Nel 2007 il nuovo polimero viene battezzato Minerv, in omaggio al posto dove sorge il laboratorio ma anche a Minerva, dea romana della guerra e della saggezza «visto che sarebbe saggio fare questa guerra in nome dell’ambiente». Un anno dopo arriva la certificazione internazionale: «Il Minerv è biodegradabile in terra, acqua dolce e acqua di mare», attestano a Bruxelles. Astorri lo spiega così: «In 10 giorni i granuli di MinervPHA si dissolvono in acqua senza alcun residuo ». Miracolo. Si decide così di fare una
startup
anche qui cambiando le regole: niente soldi pubblici e soprattutto niente soldi dalla banche: «Abbiamo fatto un patto con i contadini», racconta Astorri. L’accordo è con la cooperativa agricola emiliana
CoProB che produce il 50 per cento dello zucchero italiano. Oltre a tantissimo melasso. Saranno loro, i contadini emiliani, i titolari del primo impianto BioOn che aprirà a fine anno: «È la fabbrica
a chilometro zero. Sorge dove stanno le materie prime», spiega Astorri che con l’aiuto del colosso degli impianti industriali Techint, punta a replicare il meccanismo in tutto il mondo: la
fabbrica in licenza. Un paio di impianti, a forma di batterio, disegno dell’architetto bolognese Enrico Iascone, apriranno in Europa, uno negli Stati Uniti.
La svolta è arrivata un anno fa
quando in laboratorio il mago Begotti è riuscito per la prima volta a realizzare un PHA con proprietà molto simile al policarbonato. Non la classica plastica dei sacchetti della spesa, quindi, ma la plastica dura e malleabile di cui sono fatti tanti oggetti della nostra vita quotidiana. Il primo a crederci è stato il presidente di Floss che ha voluto replicare una celebre lampada del design italiano firmata Philippe Starck,
Miss Sissi.
Presentazione solenne lo scorso 18 aprile al Salone del Mobile, poi un’escalation continua: secondo Astorri tra un anno il MinervPHA sarà negli occhiali da sole italiani, nei computer californiani, nei televisori coreani e persino nelle confezioni di merendine per bambini. «Tutti mi dicono che sono seduto su una montagna d’oro ma non è così che mi sento. Mi sento su una scala di cui non si vede la fine».

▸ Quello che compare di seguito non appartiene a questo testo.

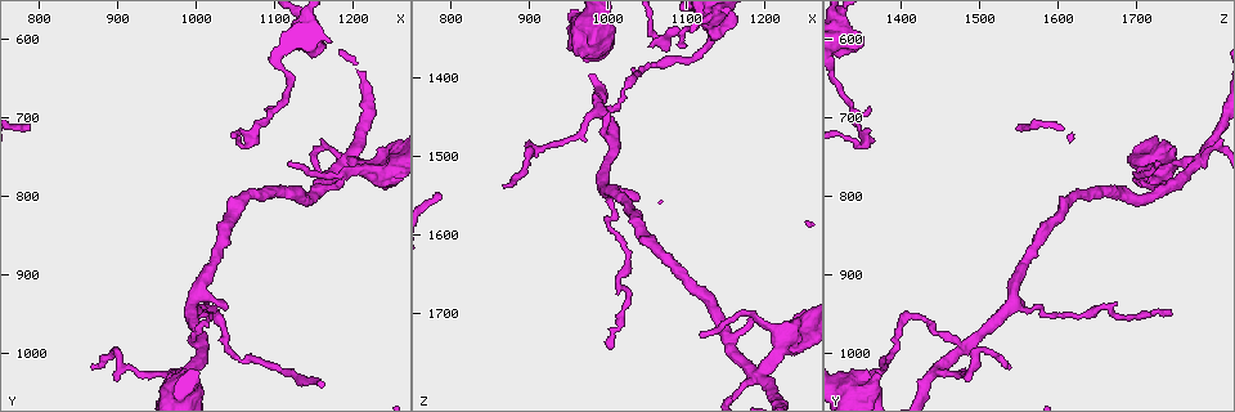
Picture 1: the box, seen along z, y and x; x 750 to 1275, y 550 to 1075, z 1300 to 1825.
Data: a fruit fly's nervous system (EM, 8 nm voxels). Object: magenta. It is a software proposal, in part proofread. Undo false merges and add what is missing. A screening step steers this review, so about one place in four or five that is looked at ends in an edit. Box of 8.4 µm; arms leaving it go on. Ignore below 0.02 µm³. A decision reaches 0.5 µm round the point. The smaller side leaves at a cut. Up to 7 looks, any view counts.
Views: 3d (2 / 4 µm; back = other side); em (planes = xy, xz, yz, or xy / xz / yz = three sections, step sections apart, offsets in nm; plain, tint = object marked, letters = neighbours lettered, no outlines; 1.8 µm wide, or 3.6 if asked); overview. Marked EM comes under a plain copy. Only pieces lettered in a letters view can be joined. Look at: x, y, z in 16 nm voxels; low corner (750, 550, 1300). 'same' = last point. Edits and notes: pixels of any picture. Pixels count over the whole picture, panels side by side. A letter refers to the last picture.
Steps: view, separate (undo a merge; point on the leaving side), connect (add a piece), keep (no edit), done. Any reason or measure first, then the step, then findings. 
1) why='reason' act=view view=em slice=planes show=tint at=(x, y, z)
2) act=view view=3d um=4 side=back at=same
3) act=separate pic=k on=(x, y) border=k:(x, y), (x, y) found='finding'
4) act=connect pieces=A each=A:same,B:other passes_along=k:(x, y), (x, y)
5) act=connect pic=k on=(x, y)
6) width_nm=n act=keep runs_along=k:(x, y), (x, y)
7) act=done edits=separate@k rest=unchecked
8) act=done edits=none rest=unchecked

why='abrupt turn' act=view view=em slice=planes show=letters at=(1070, 735, 1355)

L’inizio in compenso si vede benissimo. Era il 1954 e a pochi chilometri da Minerbio, Ferrara, negli stabilimenti della Montecatini, un grande chimico italiano scopriva la regina delle plastiche, il polipropilene isotattico, noto come il Moplen nelle reclame dell’epoca con Gino Bramieri. Il 12 dicembre 1963 Giulio Natta e il chimico tedesco Karl Ziegler ricevevano il premio Nobel. Nella motivazione si legge: «Le conseguenza scientifiche e tecniche della scoperta sono immense e ancora non possono essere valutate pienamente». Sarebbe la seconda volta che un italiano reinventa la plastica.